In Pursuit of Passion

It's not uncommon to hear educators talk about what they are passionate about. A word with such strong emotion attached to it should not be used ever so freely. Passion is what we can't die without, not what we can't live without. Passion is soul necessary. Passion is a spiritual experience, one in which we work to get our heart and mind to operate in tandem with each other. But above all, passion must be tended to, it must be protected, and preserved.
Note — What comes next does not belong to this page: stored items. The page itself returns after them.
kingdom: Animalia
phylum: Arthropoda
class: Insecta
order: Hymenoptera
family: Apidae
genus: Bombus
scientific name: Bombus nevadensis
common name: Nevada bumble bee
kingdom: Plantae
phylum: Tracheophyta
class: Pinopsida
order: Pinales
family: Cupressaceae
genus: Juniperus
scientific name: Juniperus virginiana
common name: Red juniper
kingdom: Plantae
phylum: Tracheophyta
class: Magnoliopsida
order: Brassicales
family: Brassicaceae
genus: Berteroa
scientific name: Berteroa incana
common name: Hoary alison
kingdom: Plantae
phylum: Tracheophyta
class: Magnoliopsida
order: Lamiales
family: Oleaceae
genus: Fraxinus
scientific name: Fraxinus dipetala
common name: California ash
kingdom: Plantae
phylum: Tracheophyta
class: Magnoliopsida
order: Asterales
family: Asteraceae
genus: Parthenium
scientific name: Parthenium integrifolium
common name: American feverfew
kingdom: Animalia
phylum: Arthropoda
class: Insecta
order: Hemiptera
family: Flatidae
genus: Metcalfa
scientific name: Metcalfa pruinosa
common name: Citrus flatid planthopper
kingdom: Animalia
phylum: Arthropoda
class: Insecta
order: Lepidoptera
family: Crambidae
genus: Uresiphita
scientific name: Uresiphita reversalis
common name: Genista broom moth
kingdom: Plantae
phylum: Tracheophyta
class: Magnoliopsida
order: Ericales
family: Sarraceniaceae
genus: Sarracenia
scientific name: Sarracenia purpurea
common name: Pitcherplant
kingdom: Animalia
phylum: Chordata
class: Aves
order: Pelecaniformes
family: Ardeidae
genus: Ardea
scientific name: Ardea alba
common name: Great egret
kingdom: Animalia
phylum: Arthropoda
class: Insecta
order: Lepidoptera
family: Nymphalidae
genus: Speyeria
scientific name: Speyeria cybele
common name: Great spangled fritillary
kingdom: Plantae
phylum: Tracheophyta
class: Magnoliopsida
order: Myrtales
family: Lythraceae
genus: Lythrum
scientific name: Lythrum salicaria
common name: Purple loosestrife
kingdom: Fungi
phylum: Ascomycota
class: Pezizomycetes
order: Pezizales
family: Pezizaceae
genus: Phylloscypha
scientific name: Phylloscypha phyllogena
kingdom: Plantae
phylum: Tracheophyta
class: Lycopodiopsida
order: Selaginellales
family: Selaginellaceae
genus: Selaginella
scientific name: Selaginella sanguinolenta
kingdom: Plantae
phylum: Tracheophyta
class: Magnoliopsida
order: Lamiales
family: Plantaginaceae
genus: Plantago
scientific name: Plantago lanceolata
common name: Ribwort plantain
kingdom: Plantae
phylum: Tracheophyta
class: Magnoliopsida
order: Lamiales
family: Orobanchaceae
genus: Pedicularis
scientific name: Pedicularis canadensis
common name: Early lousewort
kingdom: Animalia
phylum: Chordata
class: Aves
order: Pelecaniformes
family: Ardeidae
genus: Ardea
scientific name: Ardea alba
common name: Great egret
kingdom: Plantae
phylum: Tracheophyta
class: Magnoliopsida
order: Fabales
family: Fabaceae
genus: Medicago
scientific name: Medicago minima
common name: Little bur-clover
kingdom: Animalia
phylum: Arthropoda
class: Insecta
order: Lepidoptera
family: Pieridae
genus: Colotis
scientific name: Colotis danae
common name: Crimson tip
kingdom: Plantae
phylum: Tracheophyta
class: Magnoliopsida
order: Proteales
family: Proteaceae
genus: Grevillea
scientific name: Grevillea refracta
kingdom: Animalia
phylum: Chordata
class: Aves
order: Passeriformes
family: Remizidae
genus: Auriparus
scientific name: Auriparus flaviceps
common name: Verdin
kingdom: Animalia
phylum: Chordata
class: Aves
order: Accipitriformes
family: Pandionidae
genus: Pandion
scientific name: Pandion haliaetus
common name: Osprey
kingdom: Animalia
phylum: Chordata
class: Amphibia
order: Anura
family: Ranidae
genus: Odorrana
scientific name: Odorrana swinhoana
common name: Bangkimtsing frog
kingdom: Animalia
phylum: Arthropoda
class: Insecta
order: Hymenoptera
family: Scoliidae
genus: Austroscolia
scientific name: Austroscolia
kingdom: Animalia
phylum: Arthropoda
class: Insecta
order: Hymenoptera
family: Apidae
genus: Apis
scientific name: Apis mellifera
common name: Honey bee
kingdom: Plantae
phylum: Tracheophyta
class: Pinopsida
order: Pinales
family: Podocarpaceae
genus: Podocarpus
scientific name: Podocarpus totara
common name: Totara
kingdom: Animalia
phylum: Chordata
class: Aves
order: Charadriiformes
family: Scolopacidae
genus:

For educators, summer can be a time we use to rest and recharge. It's a time to relax, to turn off so to speak from the daily hustle and bustle of school. However, during a recent #leadupchat I began thinking about how important it is to feed our passion on a regular basis so that we keep our energy we bring to our work in the right realm, one that's positive and productive. Over the years I've heard keynote after keynote speaker talk about how important it is for educators to be passionate about their work. In some instances, they make it seem as if it is a characteristic or trait that is easily obtained, can be turned on at moment's notice, and created by sheer wish. But I believe differently. Passion is a function of the spirit and soul. You can't make it up and you can't learn it. Either you feel it or you don't. It is often born out of pain. Passion is the sum of our experiences-pain and progress-that has inspired us to use our work as a platform to spread hope! Passion comes from a place of authenticity. It is not trendy. It is not a buzz word. It is real and you feel it.  Passionate leaders are as passionate about people as they are about their work. People drive their passion for the work!

My challenge to all of us and question is this: How are your pursuing and protecting your passion? How do you ensure that you don't allow the other factors of our work dampen or even exhaust your passion? What are your strategies for reviving your passion when it appears weak? Do you recognize when your passion is at risk of dying?

Our work is too important to not care for the inner narrative that drives us. My wish for educators everywhere, myself included, is that we are more passionate in our latter days than our beginning ones!